Woordenboek der Grieksche en Romeinsche Oudheid

Z.C. de Boer, J.G. Schlimmer (1910)

Gepubliceerd op 07-06-2019

Salii (priestercollege)

betekenis & definitie

Salii (priestercollege) - rom. priestercollege, verdeeld in twee gezelschappen, elk van 12 leden. Het oudste, waarvan de instelling toegeschreven wordt aan Numa Pompilius (zie ancile), had zijne offerplaats op den palatijnschen berg en droeg den naam van Salii Palatīni.

Het andere, ingesteld door Tullus Hostilius, had zijn heiligdom op den Quirinalis bij de porta Collīna en heette Salii Collīni (Agonenses of Agonales). De eersten waren aan den dienst van Mars, de laatsten aan dien van Quirīnus gewijd.

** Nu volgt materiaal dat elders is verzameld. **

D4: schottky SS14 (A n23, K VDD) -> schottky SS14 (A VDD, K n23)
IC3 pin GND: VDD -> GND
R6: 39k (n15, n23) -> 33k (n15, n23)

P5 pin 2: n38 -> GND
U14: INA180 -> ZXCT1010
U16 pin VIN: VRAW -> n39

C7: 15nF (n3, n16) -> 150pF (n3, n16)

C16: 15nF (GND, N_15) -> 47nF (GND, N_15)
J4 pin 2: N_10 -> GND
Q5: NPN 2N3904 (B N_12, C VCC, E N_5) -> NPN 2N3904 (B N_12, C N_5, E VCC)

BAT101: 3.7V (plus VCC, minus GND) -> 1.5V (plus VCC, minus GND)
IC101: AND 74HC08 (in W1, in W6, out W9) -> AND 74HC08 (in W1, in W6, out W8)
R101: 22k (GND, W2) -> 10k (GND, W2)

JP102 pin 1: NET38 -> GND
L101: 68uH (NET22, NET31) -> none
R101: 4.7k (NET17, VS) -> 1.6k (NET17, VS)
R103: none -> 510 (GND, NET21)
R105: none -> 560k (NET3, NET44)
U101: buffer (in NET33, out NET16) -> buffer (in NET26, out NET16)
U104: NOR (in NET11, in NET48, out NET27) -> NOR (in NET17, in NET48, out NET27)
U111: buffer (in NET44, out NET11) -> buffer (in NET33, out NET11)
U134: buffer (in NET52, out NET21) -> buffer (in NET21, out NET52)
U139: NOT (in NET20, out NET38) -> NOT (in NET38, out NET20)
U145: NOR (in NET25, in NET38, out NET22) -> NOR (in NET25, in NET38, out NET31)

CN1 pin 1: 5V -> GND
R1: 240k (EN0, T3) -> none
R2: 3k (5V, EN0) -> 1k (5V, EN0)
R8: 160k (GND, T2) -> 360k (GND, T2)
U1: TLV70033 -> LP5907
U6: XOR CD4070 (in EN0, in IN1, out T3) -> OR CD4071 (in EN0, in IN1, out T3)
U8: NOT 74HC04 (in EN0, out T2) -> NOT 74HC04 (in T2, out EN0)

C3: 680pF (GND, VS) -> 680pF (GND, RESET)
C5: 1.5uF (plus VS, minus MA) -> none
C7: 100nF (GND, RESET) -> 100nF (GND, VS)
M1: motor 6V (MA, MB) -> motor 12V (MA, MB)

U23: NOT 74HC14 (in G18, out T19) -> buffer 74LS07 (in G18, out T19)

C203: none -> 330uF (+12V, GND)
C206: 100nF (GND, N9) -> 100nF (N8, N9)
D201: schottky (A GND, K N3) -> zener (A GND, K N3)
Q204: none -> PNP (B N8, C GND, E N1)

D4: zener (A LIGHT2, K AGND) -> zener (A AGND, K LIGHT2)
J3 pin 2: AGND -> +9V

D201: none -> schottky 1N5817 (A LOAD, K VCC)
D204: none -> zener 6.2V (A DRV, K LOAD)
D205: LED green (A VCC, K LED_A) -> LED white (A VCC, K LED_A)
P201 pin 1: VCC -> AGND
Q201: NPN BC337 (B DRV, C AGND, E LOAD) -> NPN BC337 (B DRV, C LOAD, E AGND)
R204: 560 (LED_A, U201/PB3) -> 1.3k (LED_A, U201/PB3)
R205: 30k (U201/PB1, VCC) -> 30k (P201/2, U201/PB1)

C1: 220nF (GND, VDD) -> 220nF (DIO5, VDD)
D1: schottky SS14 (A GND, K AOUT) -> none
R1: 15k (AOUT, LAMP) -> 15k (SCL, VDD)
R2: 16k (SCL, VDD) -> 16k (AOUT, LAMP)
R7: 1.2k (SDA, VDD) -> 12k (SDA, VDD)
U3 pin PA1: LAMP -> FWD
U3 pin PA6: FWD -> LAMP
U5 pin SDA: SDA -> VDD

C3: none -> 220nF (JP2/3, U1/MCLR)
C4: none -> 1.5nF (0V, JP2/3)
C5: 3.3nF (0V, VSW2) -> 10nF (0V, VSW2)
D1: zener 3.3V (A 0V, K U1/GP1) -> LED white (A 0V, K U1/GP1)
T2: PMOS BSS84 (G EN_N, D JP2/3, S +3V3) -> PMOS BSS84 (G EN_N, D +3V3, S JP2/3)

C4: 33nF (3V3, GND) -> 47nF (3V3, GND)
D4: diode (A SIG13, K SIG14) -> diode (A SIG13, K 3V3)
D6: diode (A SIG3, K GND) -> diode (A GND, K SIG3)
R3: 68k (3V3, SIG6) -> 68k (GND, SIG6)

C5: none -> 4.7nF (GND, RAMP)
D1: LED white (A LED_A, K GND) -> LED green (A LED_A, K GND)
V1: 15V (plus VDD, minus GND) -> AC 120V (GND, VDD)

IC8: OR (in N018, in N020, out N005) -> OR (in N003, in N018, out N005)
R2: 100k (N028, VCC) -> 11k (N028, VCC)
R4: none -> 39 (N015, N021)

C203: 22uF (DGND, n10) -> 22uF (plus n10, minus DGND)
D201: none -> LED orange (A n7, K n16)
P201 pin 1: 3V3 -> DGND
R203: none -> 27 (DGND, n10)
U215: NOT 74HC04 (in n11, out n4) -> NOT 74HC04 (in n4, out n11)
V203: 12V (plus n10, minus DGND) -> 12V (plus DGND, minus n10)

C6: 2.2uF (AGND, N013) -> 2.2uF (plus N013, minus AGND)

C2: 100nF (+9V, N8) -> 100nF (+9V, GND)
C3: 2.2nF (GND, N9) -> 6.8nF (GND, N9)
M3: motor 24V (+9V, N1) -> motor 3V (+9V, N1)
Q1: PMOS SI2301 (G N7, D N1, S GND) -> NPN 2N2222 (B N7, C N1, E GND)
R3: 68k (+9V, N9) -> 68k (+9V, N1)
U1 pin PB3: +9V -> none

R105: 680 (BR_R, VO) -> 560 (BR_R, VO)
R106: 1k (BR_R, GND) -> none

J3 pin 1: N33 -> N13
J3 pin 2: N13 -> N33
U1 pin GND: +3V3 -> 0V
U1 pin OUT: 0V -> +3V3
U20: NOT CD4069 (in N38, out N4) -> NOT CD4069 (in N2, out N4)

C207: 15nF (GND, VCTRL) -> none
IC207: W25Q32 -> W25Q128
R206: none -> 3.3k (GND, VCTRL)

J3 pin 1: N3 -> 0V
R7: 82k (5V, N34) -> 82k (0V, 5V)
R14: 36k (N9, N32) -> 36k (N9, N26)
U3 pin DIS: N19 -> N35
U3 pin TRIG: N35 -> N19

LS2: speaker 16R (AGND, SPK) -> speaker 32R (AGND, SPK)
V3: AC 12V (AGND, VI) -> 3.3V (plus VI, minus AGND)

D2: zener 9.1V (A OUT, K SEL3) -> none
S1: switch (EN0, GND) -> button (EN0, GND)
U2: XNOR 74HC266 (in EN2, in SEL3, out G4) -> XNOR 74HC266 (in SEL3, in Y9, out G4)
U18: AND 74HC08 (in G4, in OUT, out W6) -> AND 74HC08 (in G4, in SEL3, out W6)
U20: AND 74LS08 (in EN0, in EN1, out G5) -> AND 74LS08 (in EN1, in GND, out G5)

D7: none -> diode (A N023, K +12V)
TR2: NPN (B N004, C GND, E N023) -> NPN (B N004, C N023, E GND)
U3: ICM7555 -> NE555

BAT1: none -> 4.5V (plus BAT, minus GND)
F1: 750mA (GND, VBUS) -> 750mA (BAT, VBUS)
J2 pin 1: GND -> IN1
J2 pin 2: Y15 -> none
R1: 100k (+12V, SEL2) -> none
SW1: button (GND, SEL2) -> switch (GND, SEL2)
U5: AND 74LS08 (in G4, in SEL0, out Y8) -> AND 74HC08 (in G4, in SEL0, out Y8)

Den 1en Maart offerde de pontifex maximus in de Regia (z. a.), waar de heilige schilden geborgen waren, en op de volgende dagen trokken de Salii met de ancilia al dansende de stad door, alle tempels en altaren rond, terwijl hier en daar geofferd werd. Deze optocht duurde verscheiden dagen; de liederen, die daarbij gezongen werden, heetten axamenta, de plaatsen, waar de schilden ’s nachts geborgen werden, mansiōnes.

De optochten eindigden met een prachtig feestmaal, vandaar de uitdrukking epulae Saliares. De Saliërs droegen een priestermuts (zie apex en albogalērus), eene geborduurde tunica (tunica picta), een metalen borstharnas, de toga praetexta of de trabea, verder zwaard en speer.

Zij werden uit de patriciërs gekozen, hun naam beteekent: dansers. Aan hun hoofd stond een magister Saliorum, op hem volgde de praesul of voordanser.

Bij enkele hunner offers kwam een koor van jonkvrouwen voor, virgines Saliae, ook met borstpantser en priestermuts, dit waren echter geene priesteressen, maar gehuurde meisjes.